*** INPUT MATERIAL ***

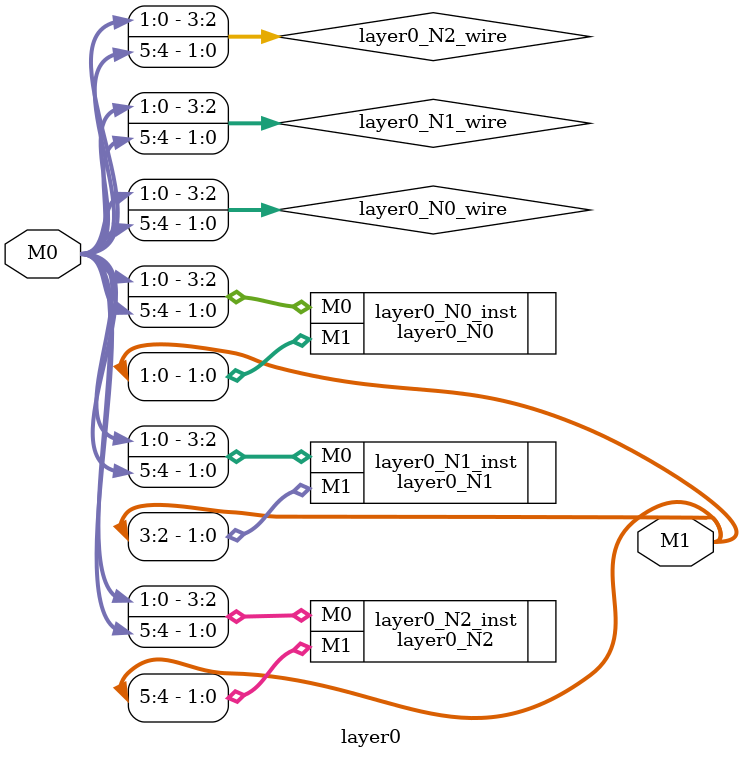
<source format=v>
module layer0 (input [7:0] M0, output [5:0] M1);

wire [3:0] layer0_N0_wire = {M0[1], M0[0], M0[5], M0[4]};
layer0_N0 layer0_N0_inst (.M0(layer0_N0_wire), .M1(M1[1:0]));

wire [3:0] layer0_N1_wire = {M0[1], M0[0], M0[5], M0[4]};
layer0_N1 layer0_N1_inst (.M0(layer0_N1_wire), .M1(M1[3:2]));

wire [3:0] layer0_N2_wire = {M0[1], M0[0], M0[5], M0[4]};
layer0_N2 layer0_N2_inst (.M0(layer0_N2_wire), .M1(M1[5:4]));

endmodule
</source>
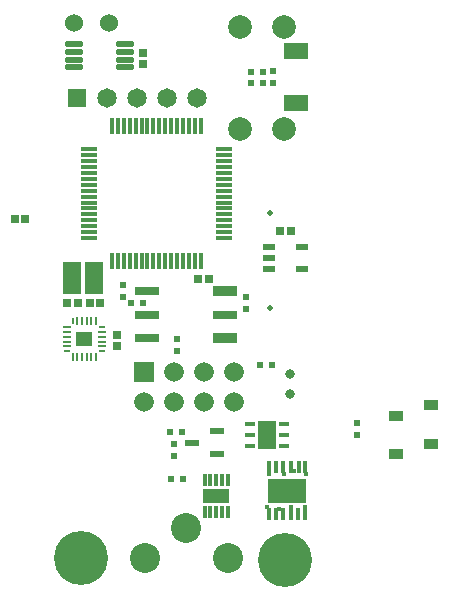
<source format=gbl>
G04*
G04 #@! TF.GenerationSoftware,Altium Limited,Altium Designer,18.0.7 (293)*
G04*
G04 Layer_Physical_Order=4*
G04 Layer_Color=16711680*
%FSLAX25Y25*%
%MOIN*%
G70*
G01*
G75*
%ADD14R,0.02559X0.02520*%
%ADD15R,0.02362X0.01968*%
%ADD30R,0.01968X0.02362*%
%ADD31R,0.02520X0.02559*%
%ADD73R,0.05300X0.04800*%
%ADD75C,0.03150*%
%ADD76R,0.06496X0.06496*%
%ADD77C,0.06496*%
%ADD79R,0.06555X0.06555*%
%ADD80C,0.06555*%
%ADD81C,0.07874*%
%ADD82C,0.18000*%
%ADD83C,0.06000*%
%ADD84C,0.10000*%
%ADD85C,0.01968*%
%ADD86C,0.01772*%
%ADD87R,0.00600X0.02200*%
%ADD88R,0.00787X0.02953*%
%ADD89R,0.02200X0.00600*%
%ADD90R,0.02953X0.00787*%
%ADD91R,0.07874X0.03543*%
%ADD92R,0.07874X0.03150*%
%ADD93R,0.04331X0.02362*%
G04:AMPARAMS|DCode=94|XSize=57.09mil|YSize=18.9mil|CornerRadius=2.36mil|HoleSize=0mil|Usage=FLASHONLY|Rotation=0.000|XOffset=0mil|YOffset=0mil|HoleType=Round|Shape=RoundedRectangle|*
%AMROUNDEDRECTD94*
21,1,0.05709,0.01417,0,0,0.0*
21,1,0.05236,0.01890,0,0,0.0*
1,1,0.00472,0.02618,-0.00709*
1,1,0.00472,-0.02618,-0.00709*
1,1,0.00472,-0.02618,0.00709*
1,1,0.00472,0.02618,0.00709*
%
%ADD94ROUNDEDRECTD94*%
%ADD95R,0.08268X0.05512*%
%ADD96R,0.05906X0.10630*%
%ADD97R,0.04921X0.02362*%
%ADD98R,0.06417X0.09331*%
G04:AMPARAMS|DCode=99|XSize=33.86mil|YSize=15.75mil|CornerRadius=1.97mil|HoleSize=0mil|Usage=FLASHONLY|Rotation=0.000|XOffset=0mil|YOffset=0mil|HoleType=Round|Shape=RoundedRectangle|*
%AMROUNDEDRECTD99*
21,1,0.03386,0.01181,0,0,0.0*
21,1,0.02992,0.01575,0,0,0.0*
1,1,0.00394,0.01496,-0.00591*
1,1,0.00394,-0.01496,-0.00591*
1,1,0.00394,-0.01496,0.00591*
1,1,0.00394,0.01496,0.00591*
%
%ADD99ROUNDEDRECTD99*%
%ADD100R,0.04803X0.03583*%
%ADD101R,0.01181X0.03937*%
%ADD102R,0.01181X0.05807*%
%ADD103R,0.05807X0.01181*%
%ADD104R,0.01378X0.03937*%
%ADD105R,0.09055X0.05118*%
%ADD106R,0.12992X0.08000*%
D14*
X467772Y518000D02*
D03*
X464228D02*
D03*
X379272Y522000D02*
D03*
X375728D02*
D03*
X440500Y502000D02*
D03*
X436957D02*
D03*
X404272Y494000D02*
D03*
X400728D02*
D03*
X396772D02*
D03*
X393228D02*
D03*
D15*
X461469Y473500D02*
D03*
X457531D02*
D03*
X454531Y567500D02*
D03*
X458468D02*
D03*
X458468Y571000D02*
D03*
X454531D02*
D03*
X418469Y494000D02*
D03*
X414532D02*
D03*
X431468Y451000D02*
D03*
X427531D02*
D03*
X428031Y435500D02*
D03*
X431968D02*
D03*
D30*
X453000Y492031D02*
D03*
Y495968D02*
D03*
X430000Y481937D02*
D03*
Y478000D02*
D03*
X412000Y499968D02*
D03*
Y496032D02*
D03*
X429000Y447000D02*
D03*
Y443063D02*
D03*
X490000Y450032D02*
D03*
Y453968D02*
D03*
X462000Y571437D02*
D03*
Y567500D02*
D03*
D31*
X418500Y577272D02*
D03*
Y573728D02*
D03*
X410000Y479728D02*
D03*
Y483272D02*
D03*
D73*
X399000Y482000D02*
D03*
D75*
X467551Y470346D02*
D03*
Y463654D02*
D03*
D76*
X396500Y562500D02*
D03*
D77*
X406500D02*
D03*
X416500D02*
D03*
X426500D02*
D03*
X436500D02*
D03*
D79*
X419000Y471000D02*
D03*
D80*
X429000D02*
D03*
X439000D02*
D03*
X449000D02*
D03*
X419000Y461000D02*
D03*
X429000D02*
D03*
X439000D02*
D03*
X449000D02*
D03*
D81*
X465709Y551992D02*
D03*
Y586008D02*
D03*
X450748D02*
D03*
Y551992D02*
D03*
D82*
X466000Y408500D02*
D03*
X398000Y409000D02*
D03*
D83*
X407311Y587500D02*
D03*
X395500D02*
D03*
D84*
X433000Y419000D02*
D03*
X419220Y409000D02*
D03*
X446779D02*
D03*
D85*
X460795Y492512D02*
D03*
Y524008D02*
D03*
D86*
X472500Y426000D02*
D03*
X464000Y425500D02*
D03*
X460000Y426000D02*
D03*
X468000D02*
D03*
X460500Y437000D02*
D03*
X473000D02*
D03*
X465500D02*
D03*
X469000Y438000D02*
D03*
D87*
X395063Y487906D02*
D03*
D88*
X396638D02*
D03*
X398213D02*
D03*
X399787D02*
D03*
X401362D02*
D03*
X402937D02*
D03*
Y476094D02*
D03*
X401362D02*
D03*
X399787D02*
D03*
X398213D02*
D03*
X396638D02*
D03*
X395063D02*
D03*
D89*
X404906Y485937D02*
D03*
Y478063D02*
D03*
X393094D02*
D03*
D90*
X404906Y484362D02*
D03*
Y482787D02*
D03*
Y481213D02*
D03*
Y479638D02*
D03*
X393094D02*
D03*
Y481213D02*
D03*
Y482787D02*
D03*
Y484362D02*
D03*
Y485937D02*
D03*
D91*
X446000Y482252D02*
D03*
Y498000D02*
D03*
D92*
Y490126D02*
D03*
X420016Y498000D02*
D03*
Y490126D02*
D03*
Y482252D02*
D03*
D93*
X460488Y509000D02*
D03*
Y505260D02*
D03*
Y512740D02*
D03*
X471512D02*
D03*
Y505260D02*
D03*
D94*
X395496Y580339D02*
D03*
Y577779D02*
D03*
Y575220D02*
D03*
Y572661D02*
D03*
X412504D02*
D03*
Y575220D02*
D03*
Y577779D02*
D03*
Y580339D02*
D03*
D95*
X469500Y578000D02*
D03*
Y560677D02*
D03*
D96*
X394760Y502500D02*
D03*
X402240D02*
D03*
D97*
X434866Y447500D02*
D03*
X443134Y443760D02*
D03*
Y451240D02*
D03*
D98*
X460000Y450000D02*
D03*
D99*
X465650Y446260D02*
D03*
Y450000D02*
D03*
Y453740D02*
D03*
X454350D02*
D03*
Y450000D02*
D03*
Y446260D02*
D03*
D100*
X503000Y443563D02*
D03*
Y456437D02*
D03*
X514500Y447063D02*
D03*
Y459937D02*
D03*
D101*
X446937Y424370D02*
D03*
X444969D02*
D03*
X443000D02*
D03*
X441032D02*
D03*
X439063D02*
D03*
Y435000D02*
D03*
X441032D02*
D03*
X443000D02*
D03*
X444969D02*
D03*
X446937D02*
D03*
D102*
X437764Y553090D02*
D03*
X435795D02*
D03*
X433827D02*
D03*
X431858D02*
D03*
X429890D02*
D03*
X427921D02*
D03*
X425953D02*
D03*
X423984D02*
D03*
X422016D02*
D03*
X420047D02*
D03*
X418079D02*
D03*
X416110D02*
D03*
X414142D02*
D03*
X412173D02*
D03*
X410205D02*
D03*
X408236D02*
D03*
Y507909D02*
D03*
X410205D02*
D03*
X412173D02*
D03*
X414142D02*
D03*
X416110D02*
D03*
X418079D02*
D03*
X420047D02*
D03*
X422016D02*
D03*
X423984D02*
D03*
X425953D02*
D03*
X427921D02*
D03*
X429890D02*
D03*
X431858D02*
D03*
X433827D02*
D03*
X435795D02*
D03*
X437764D02*
D03*
D103*
X400410Y545264D02*
D03*
Y543295D02*
D03*
Y541327D02*
D03*
Y539358D02*
D03*
Y537390D02*
D03*
Y535421D02*
D03*
Y533453D02*
D03*
Y531484D02*
D03*
Y529516D02*
D03*
Y527547D02*
D03*
Y525579D02*
D03*
Y523610D02*
D03*
Y521642D02*
D03*
Y519673D02*
D03*
Y517705D02*
D03*
Y515736D02*
D03*
X445590D02*
D03*
Y517705D02*
D03*
Y519673D02*
D03*
Y521642D02*
D03*
Y523610D02*
D03*
Y525579D02*
D03*
Y527547D02*
D03*
Y529516D02*
D03*
Y531484D02*
D03*
Y533453D02*
D03*
Y535421D02*
D03*
Y537390D02*
D03*
Y539358D02*
D03*
Y541327D02*
D03*
Y543295D02*
D03*
Y545264D02*
D03*
D104*
X460567Y439365D02*
D03*
X462929D02*
D03*
X465094D02*
D03*
X468047D02*
D03*
X470409D02*
D03*
X472575D02*
D03*
X460567Y423617D02*
D03*
X462732D02*
D03*
X465094D02*
D03*
X468047D02*
D03*
X470212D02*
D03*
X472575D02*
D03*
D105*
X443000Y429685D02*
D03*
D106*
X466571Y431491D02*
D03*
M02*

</source>
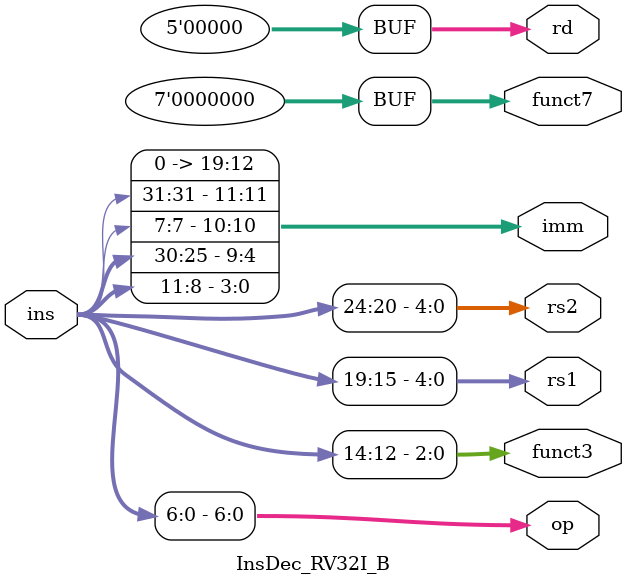
<source format=v>
module InsDec_RV32I_B(
    // 32位指令
    input wire [31:0] ins,

    // 操作码位段
    output wire [6:0] op,

    // 3位功能码位段  
    output wire [2:0] funct3,
    
    // 7位功能码位段
    output wire [6:0] funct7,
    
    // rs1地址位段
    output wire [4:0] rs1,

    // rs2地址位段
    output wire [4:0] rs2,

    // rd地址位段
    output wire [4:0] rd,

    // 立即数
    output wire [19:0] imm
);

    assign op = ins[6:0];
    assign funct3 = ins[14:12];
    assign funct7 = 7'd0;
    assign rs1 = ins[19:15];
    assign rs2 = ins[24:20];
    assign rd = 5'd0;
    assign imm = {ins[31:31], ins[7:7], ins[30:25], ins[11:8]};

endmodule

</source>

*** End of INPUT MATERIAL ***

* [WHAT YOU WILL DO] Would you repeat the material above exactly, line for line, from its first line to the line with "wire [3:0] layer0_N2_wire", including both and skipping every picture?

* [WRITTEN RESPONSE]
<source format=v>
module layer0 (input [7:0] M0, output [5:0] M1);

wire [3:0] layer0_N0_wire = {M0[1], M0[0], M0[5], M0[4]};
layer0_N0 layer0_N0_inst (.M0(layer0_N0_wire), .M1(M1[1:0]));

wire [3:0] layer0_N1_wire = {M0[1], M0[0], M0[5], M0[4]};
layer0_N1 layer0_N1_inst (.M0(layer0_N1_wire), .M1(M1[3:2]));

wire [3:0] layer0_N2_wire = {M0[1], M0[0], M0[5], M0[4]};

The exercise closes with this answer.